3.5 B.5 Proof of Theorem 5.26

If the sequent \(\vdash \Gamma \) introduced by the non-admissible \(\mbox{ $\maltese$}\) rule does not contain any quantifiers, then the proof reduces to the proof of Proposition 5.13. Indeed, the derivation of \(\vdash \Gamma \) in \(pLK_{R}^{\mbox{ $\maltese$}}\) is incorrect (if it were correct, it would contradict the assumption since any correct derivation in \(pLK_{R}^{\mbox{ $\maltese$}}\) is a correct derivation in LK\(_{R}^{\mbox{ $\maltese$}}\) ), hence we can find a model \(\mathcal{M}\) such that \(\mathcal{M}\not\vDash \Gamma \).

If \(\vdash \Gamma \) contains existential formulas, we use Lemma 5.25 to obtain a sequence (π _i ) _i ∈ N of extensions. From this sequence of extensions, one can obtain a sequence of sequents \(\vdash \Gamma _{i}\) where for each i, there exists N such that \(\vdash \Gamma _{i+1}\) is the premise of a rule whose conclusion is \(\vdash \Gamma _{i}\) in all derivations π _j with \(j\geqslant N\). Moreover, this sequence can be chosen so as to contain all instances of the subformulas of \(\Gamma \). We now define a model whose base set is the set of terms. The interpretations of function symbols and constants are straightforward. The only thing left to define is the interpretation of predicates: if P is a n-ary predicate symbol, then \((t_{1},\ldots,t_{n})\) is in the interpretation of P if and only if \(\forall i\geqslant 0\), \(Pt_{1}\ldots t_{n}\notin \Gamma _{i}\).

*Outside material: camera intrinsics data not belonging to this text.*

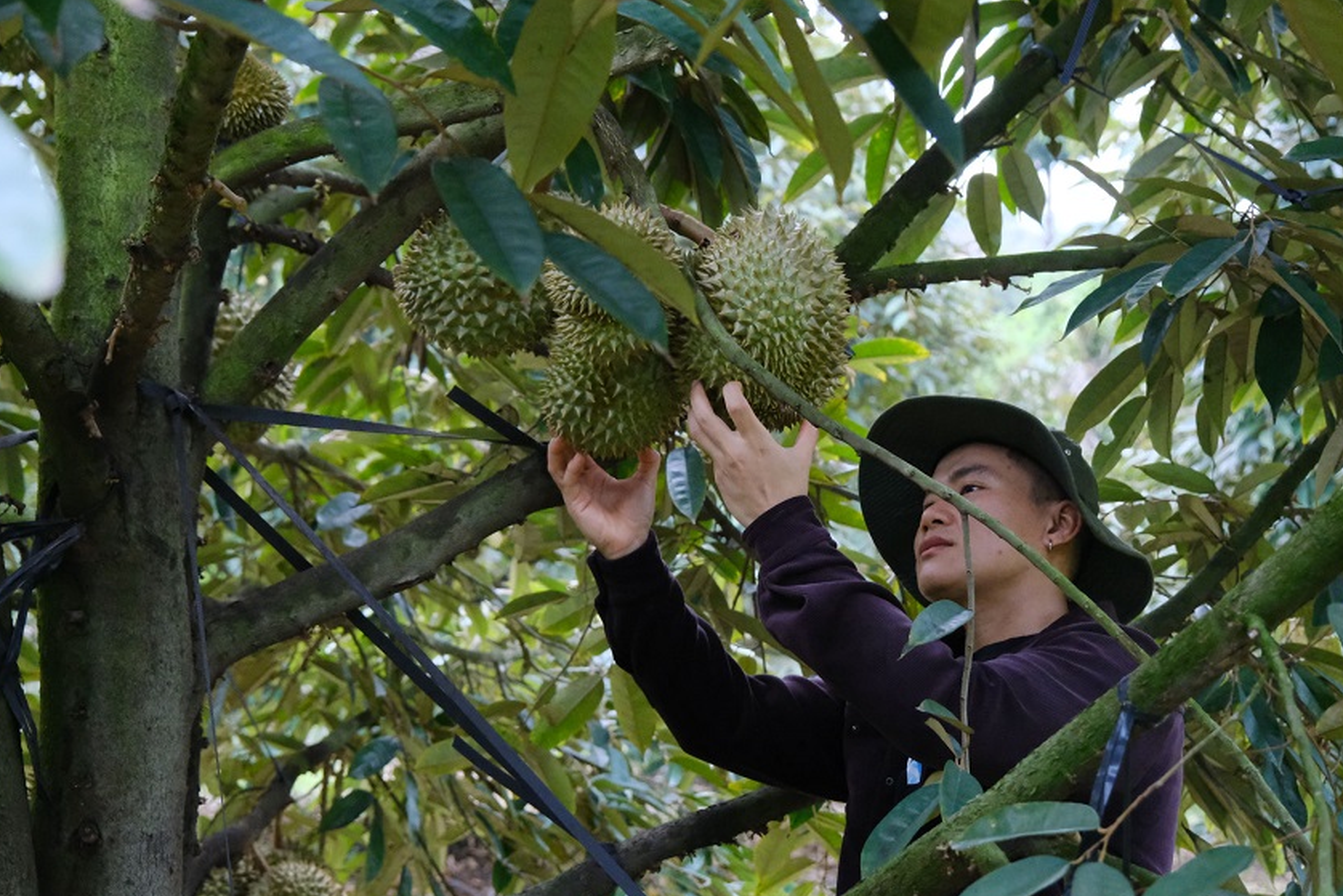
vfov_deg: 23.4
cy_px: 476
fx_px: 2164
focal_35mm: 58
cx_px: 697
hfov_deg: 34.5
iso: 8000
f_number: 4
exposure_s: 1/3200
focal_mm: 35.8
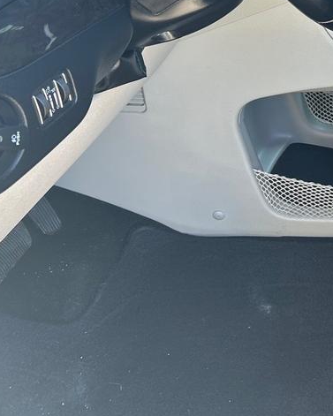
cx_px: 497
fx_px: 850
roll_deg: -1.7
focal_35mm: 69
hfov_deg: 19.4
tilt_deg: -27.1
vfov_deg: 26.7
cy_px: 51
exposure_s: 1/121
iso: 64
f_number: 1.5
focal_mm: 5.7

We can now check that \(\mathcal{M}\not\vDash \Gamma \). We chose A a formula in \(\Gamma \) and prove by induction on the size of the formula A that \(\mathcal{M}\not\vDash A\):

• if A is an atomic formula, then \(\mathcal{M}\not\vDash A\) by definition of the model;

• if A = B ∧ C, then there exists a sequent \(\vdash \Gamma _{i}\) such that either \(B \in \Gamma _{i}\) or \(C \in \Gamma _{i}\). We suppose \(B \in \Gamma _{i}\) without loss of generality. Then, by the induction hypothesis, we have \(\mathcal{M}\not\vDash B\), hence \(\mathcal{M}\not\vDash A\);

• if A = B ∨ C, then there exists a sequent \(\vdash \Gamma _{i}\) containing both B and C. By induction, these two formulas are not satisfied in the model \(\mathcal{M}\), hence \(\mathcal{M}\not\vDash A\);

• if \(A = \forall xB(x)\), then there is a sequent \(\vdash \Gamma _{i}\) containing B[y∕x]. By induction, \(\mathcal{M}\nvdash B[y/x]\), hence \(\mathcal{M}\not\vDash A\);

• if \(A = \exists xB(x)\), then for every term t there exists a sequent \(\vdash \Gamma _{i}\) such that \(B[t/x] \in \Gamma _{i}\). By the induction hypothesis, \(\mathcal{M}\not\vDash B[t/x]\). This being true for all term t, we conclude that \(\mathcal{M}\not\vDash A\).

This concludes the proof: since all formula \(A \in \Gamma \) is such that \(\mathcal{M}\not\vDash A\), we have that \(\mathcal{M}\not\vDash \Gamma \).